There was a man standing on a street in Cavan with a fresh head of cabbage in his arms. It was a sunny morning.
“That’s a fine big cabbage,” I said. I didn’t know him, but the magic of Cavan town is that strangers talk to each other.
“I should be growing my own,” he said, with a kind of sadness, as if he were still a schoolboy and a voice in his head was still telling him he could never do anything right.
I bought an apple, and played with it like a cricket ball as I walked through the egg market, where I met an old school friend.
It was one of those mornings when you suspect everyone on the street is in love. Young men were carrying buns and take-away coffees to their offices. Doors opened on shoe shops to let the sunshine in.
In the supermarket, girls measuring the floats in their cash tills counted the coins as if they were fingering emerald gems. On main street, restaurant owners in waistcoats set out menu boards for soup and sandwiches, and carvery lunches later in the day.
“I was at a concert last night,” my school friend whispered. His hands were trembling. “I had two tickets for Nathan Carter. Me and herself went on our own. It was the best night ever.”
His eyes watered and he could say no more, overcome by the memory of whatever love or fun he had enjoyed, holding hands with his beloved at a Nathan Carter gig.

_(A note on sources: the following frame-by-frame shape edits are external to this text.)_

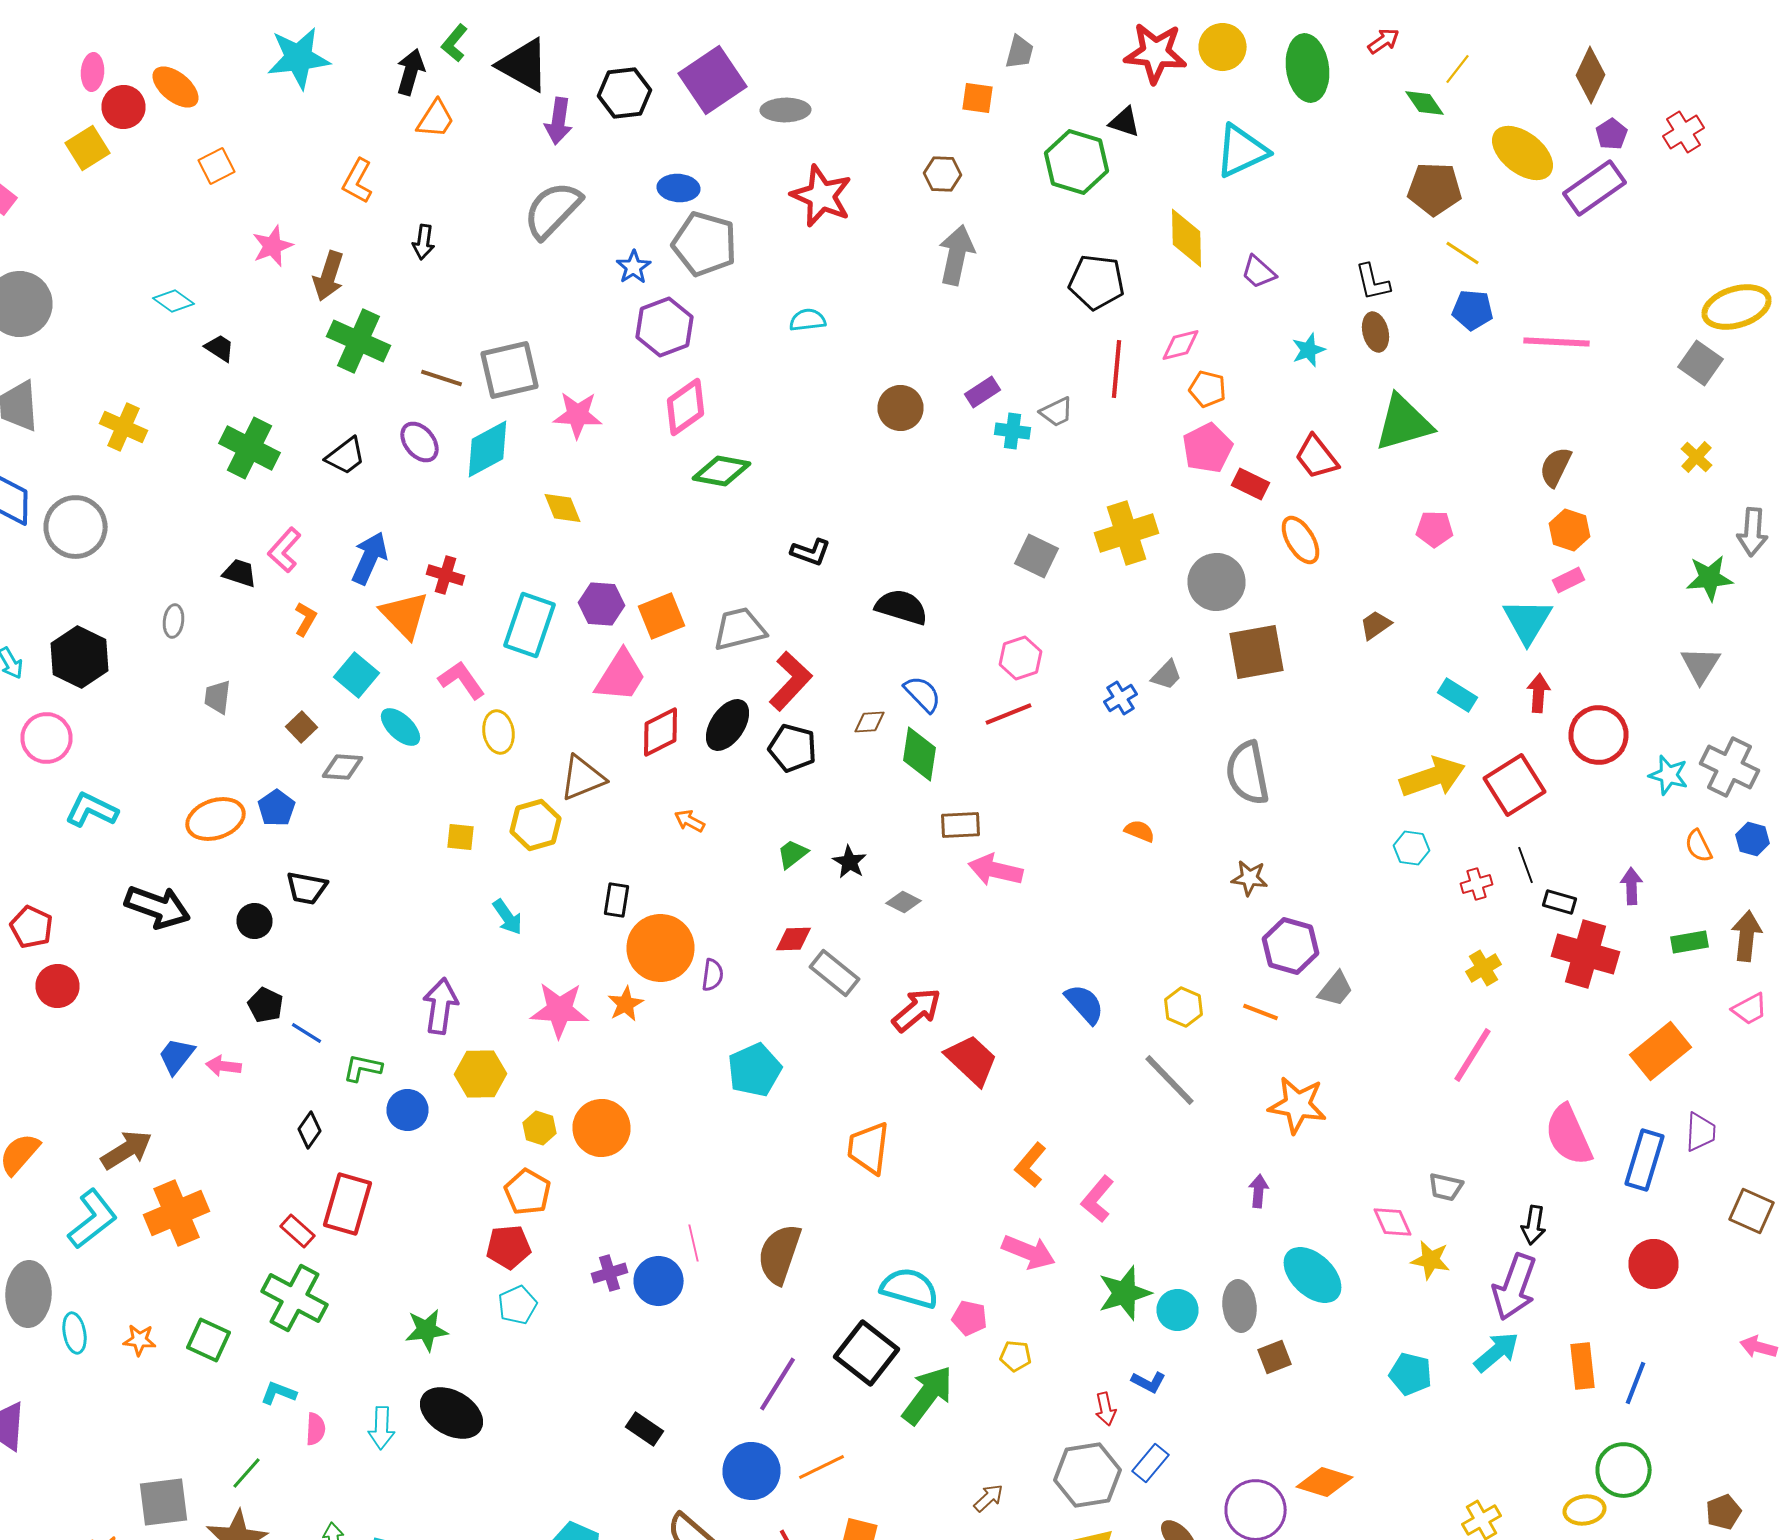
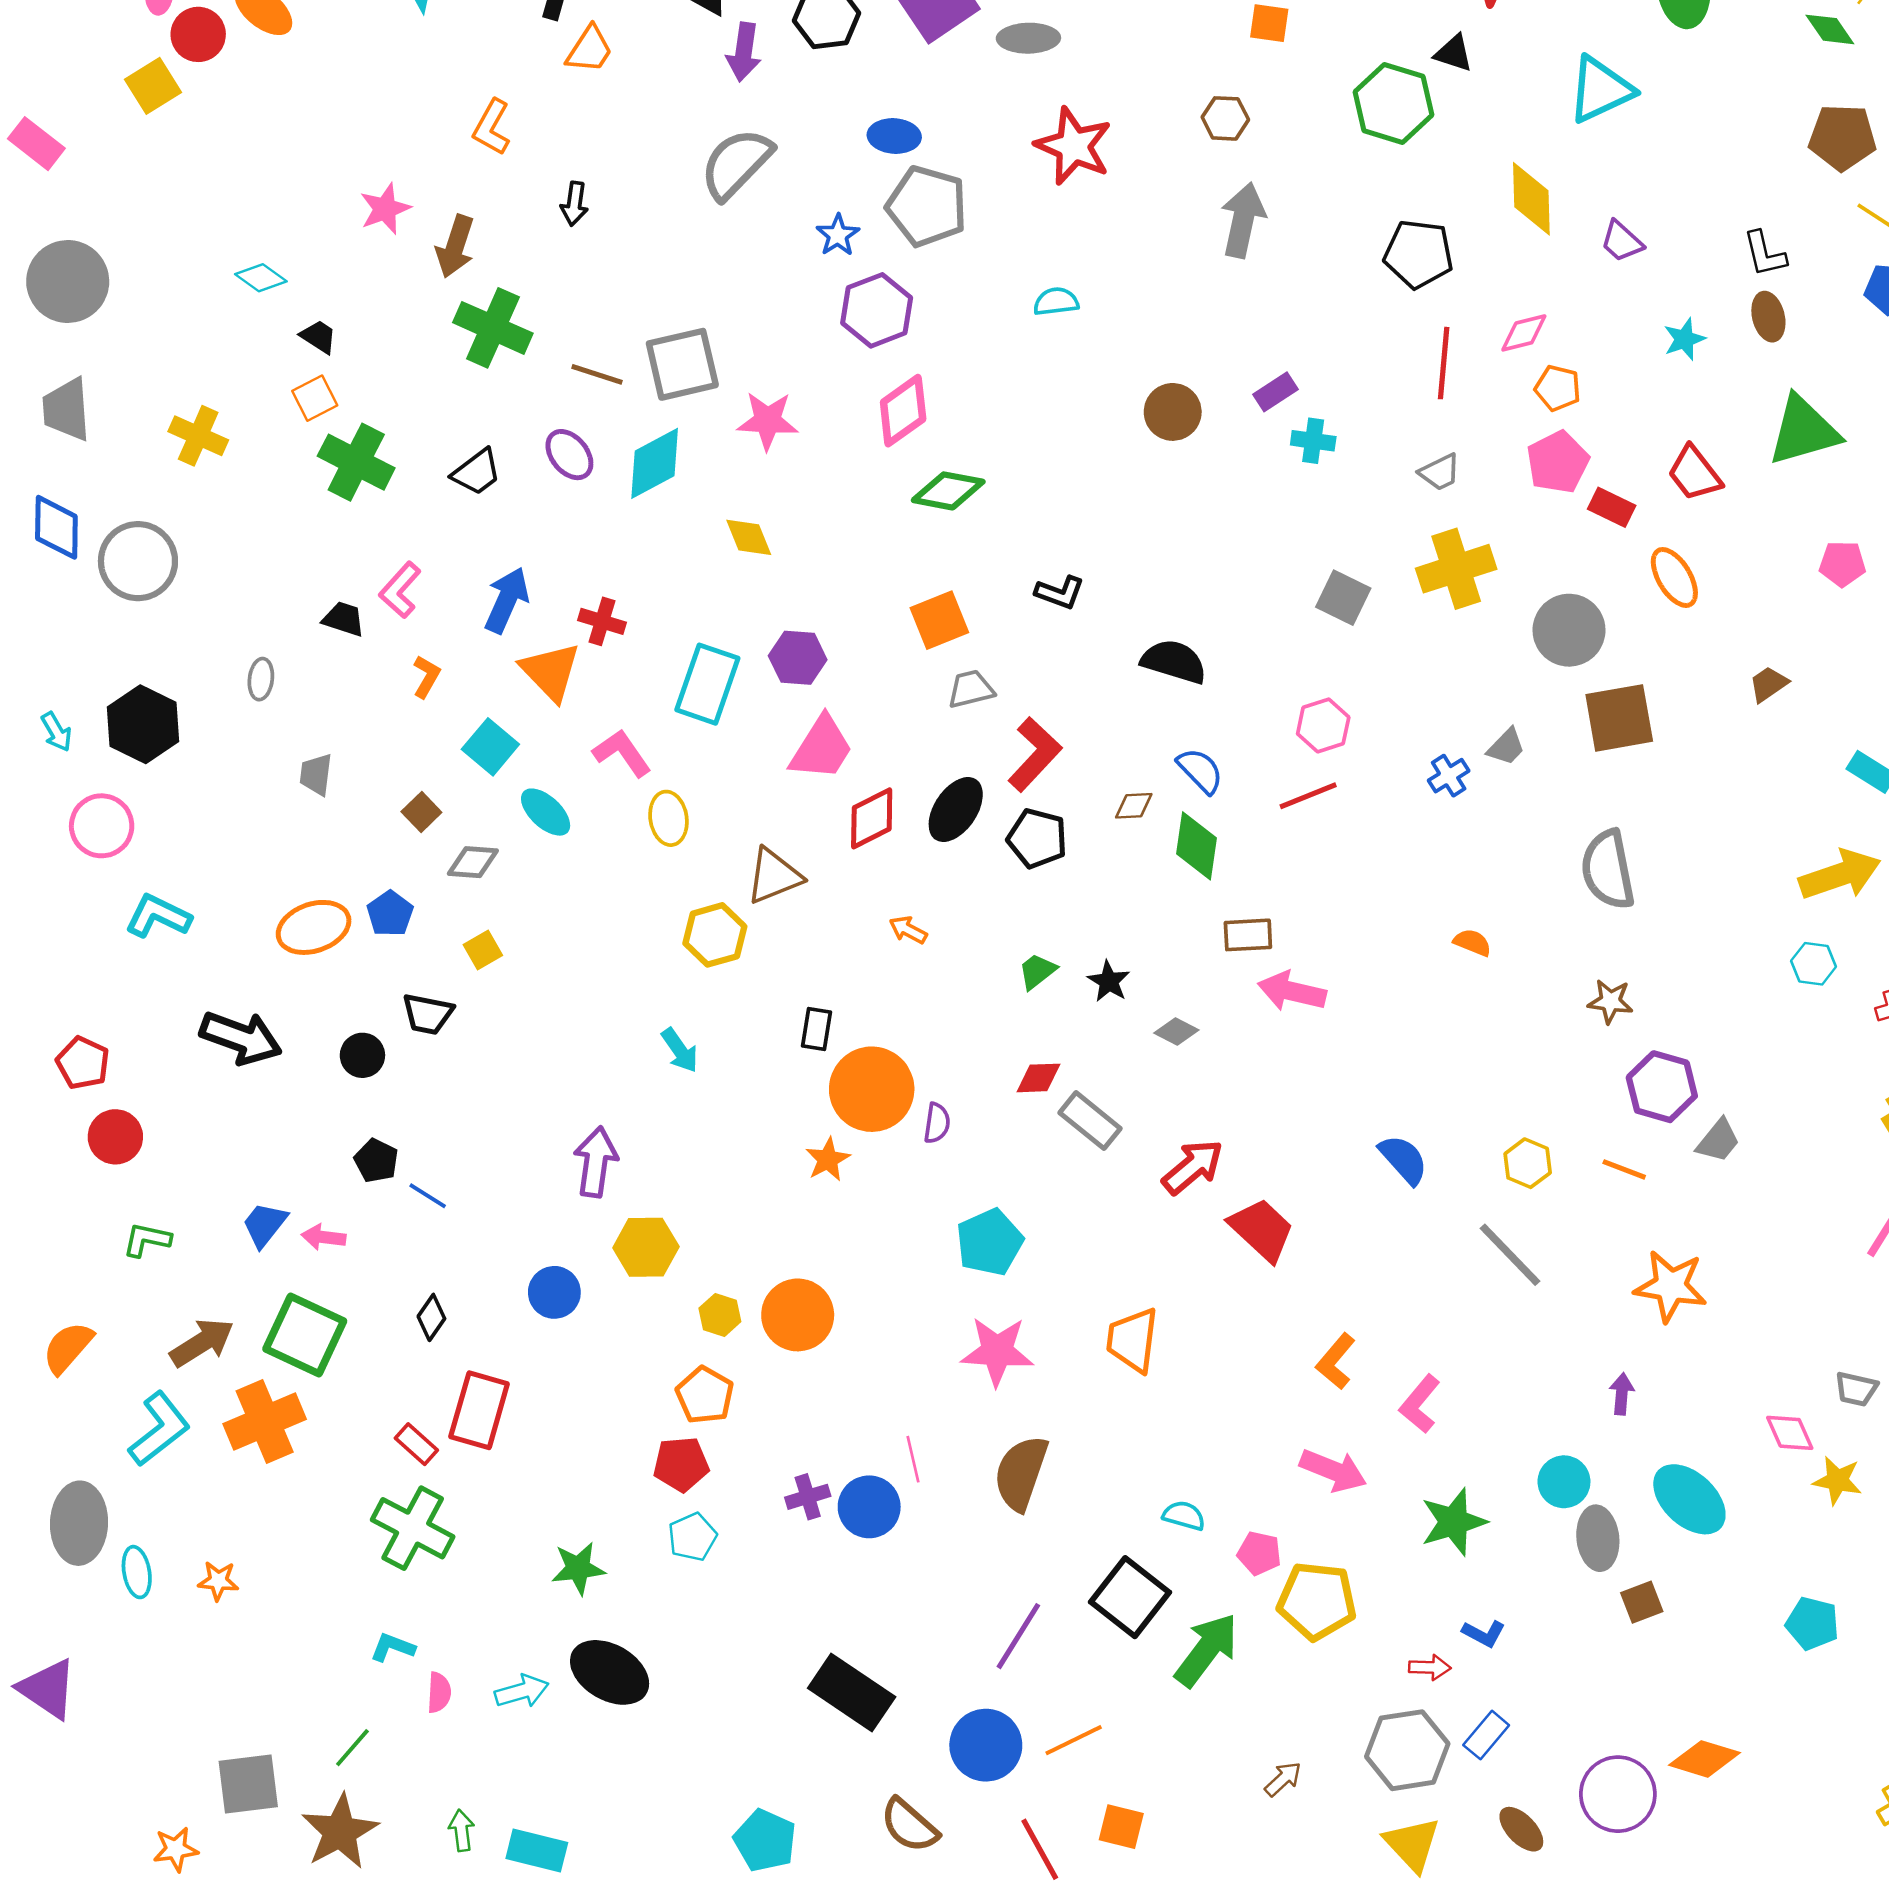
orange square: (216, 166) -> (315, 398), moved
gray trapezoid: (1056, 412) -> (1440, 472), moved
orange square: (662, 616) -> (939, 620), moved
gray trapezoid: (740, 629) -> (971, 689), size x0.7
yellow square: (460, 837) -> (483, 950), moved, turned -36
pink star: (560, 1010) -> (997, 1351), moved
green L-shape: (362, 1068) -> (147, 1240), moved
cyan semicircle: (910, 1288) -> (1184, 1516), size x0.6
cyan circle: (1178, 1310) -> (1564, 1482), moved
green square: (208, 1340) -> (305, 1335), moved, size x1.5
yellow pentagon: (1016, 1356) -> (1317, 1601), size x2.0
red arrow: (1106, 1409) -> (1430, 1667), turned -76
cyan arrow: (382, 1428) -> (522, 1691), turned -108
black rectangle: (644, 1429) -> (852, 1692), size x1.8

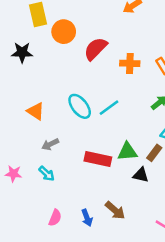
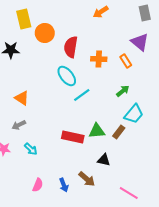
red semicircle: (96, 49) -> (71, 47), turned -35
cyan ellipse: (80, 106) -> (67, 76), moved
gray arrow: (50, 144) -> (19, 125), moved
black triangle: (141, 175) -> (104, 160), moved

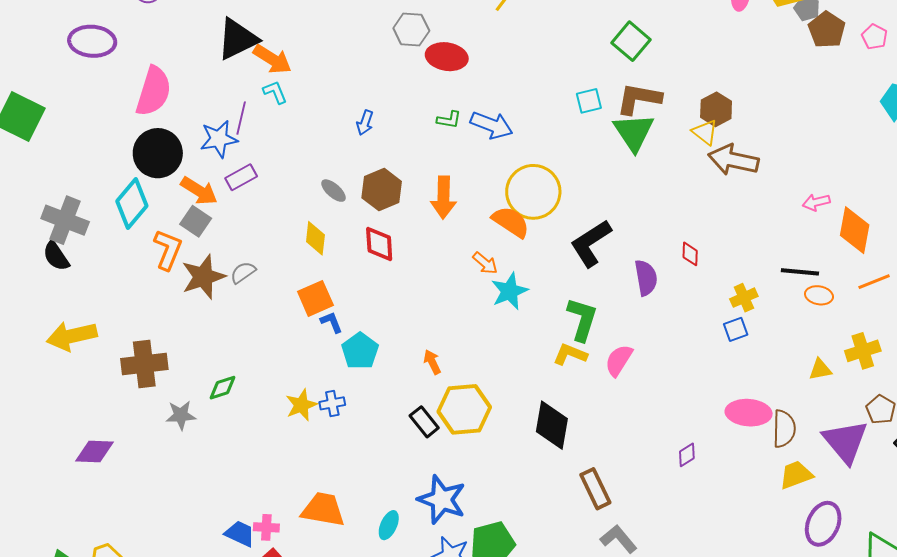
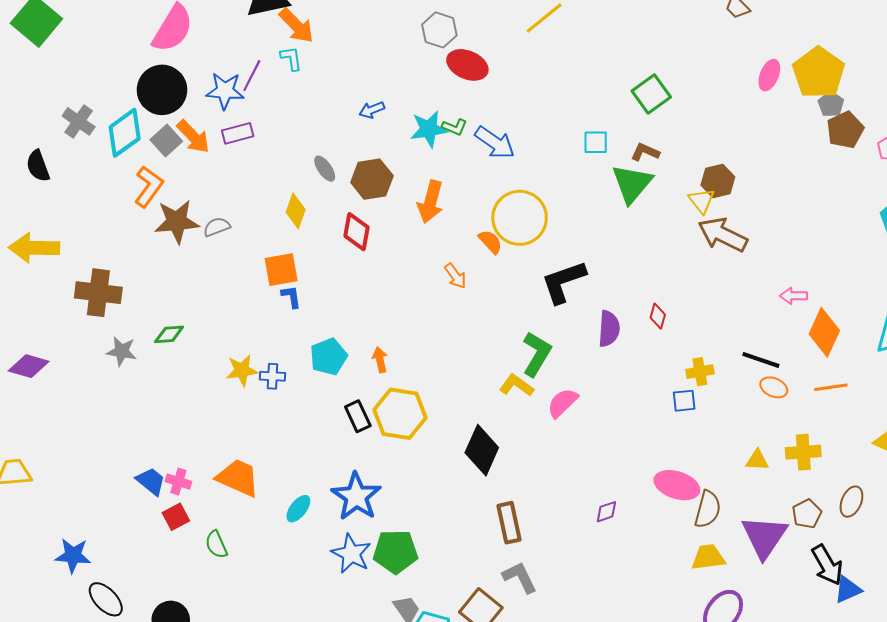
brown L-shape: (639, 99) -> (645, 152), size x0.6
blue arrow: (365, 123) -> (372, 110), turned 35
gray cross: (65, 220) -> (79, 121), moved, size x0.7
gray square: (196, 221) -> (166, 140), moved
orange semicircle: (511, 222) -> (490, 242), size x0.7
cyan star: (510, 291) -> (429, 129), moved
cyan pentagon: (360, 351) -> (329, 357), moved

He pushed his glasses above his forehead and dabbed his eyes with a folded handkerchief. But I suppose that’s what music does to some people.
The General
By mid-morning the cars were bumper to bumper around the post office, and there was a queue at the ATM beside Dunnes Stores. Coffee shops were full, and a man from Ballyconnell was squeezing his Mercedes in between two Nissan Micras beside the old convent chapel.
I met the General in the Kilmore hotel for lunch. As he devoured his meat I was thinking how glad I was to live in the present and not thousands of years ago, because, unlike the General, I’m too squeamish to be a hunter. The General’s lips were dripping blood as his teeth gnawed the juice out of a steak, and he looked like a beast around whom small animals would not be entirely safe.
He was raging because he didn’t get invited to the garden party at Áras an Uachtaráin the previous week.
“But,” I said, “it was only for theatre people.”
“I am a man of the theatre,” he hissed, as his eyelid twitched like the wing of a dying moth.
To change the subject I mentioned the steak juice dribbling down his chin.
“Don’t mind that,” he declared. “I have no problem with the juice of a steak. It’s dead fish I can’t cope with, their eyes looking up at me from plates of lettuce every time I visit the wife.”
“A fresh mackerel can be agreeable at this time of year,” I said.
“Ah ha,” he said. “So that’s what you had at the Áras, was it? Fish?”
“No,” I replied, “We had sandwiches.”
“Sandwiches?” he sneered. “You mean to tell me the President offered you sandwiches? By jingo, he’s lucky I wasn’t there.”
That night Lisa O’Neill was singing in the Town Hall, an old building recently renovated and opened as an arts centre. O’Neill’s songs are so full of truth that I would cross the ocean to hear her sing.
In the beginning she was intimate with the audience like a friend, full of comic self-effacement, but gradually, as one beautiful song followed another, she grew into a storm of full-blooded passion, flinging her stories, her love songs and her poetry into the air with the unruly elegance of an Elizabethan bard. And by the end of it, the audience was in love with her.
Zen monk
On the way out, people were lodged in the doorway waiting for the rain to ease. The rain was flowing down the gullies in furious streams.
A tall boy with a long neck stood staring at the sheets of water.
“That’s rain.” he declared, as if there was a doubt about it. As if all we had experienced from the clouds for decades had not been rain.
And there was a playfulness in his assertion that a Zen monk might have envied. It swept over me like the first beat of haiku.
“And the day was so warm,” I added.
“Aye,” he agreed. “But the ground was parched.”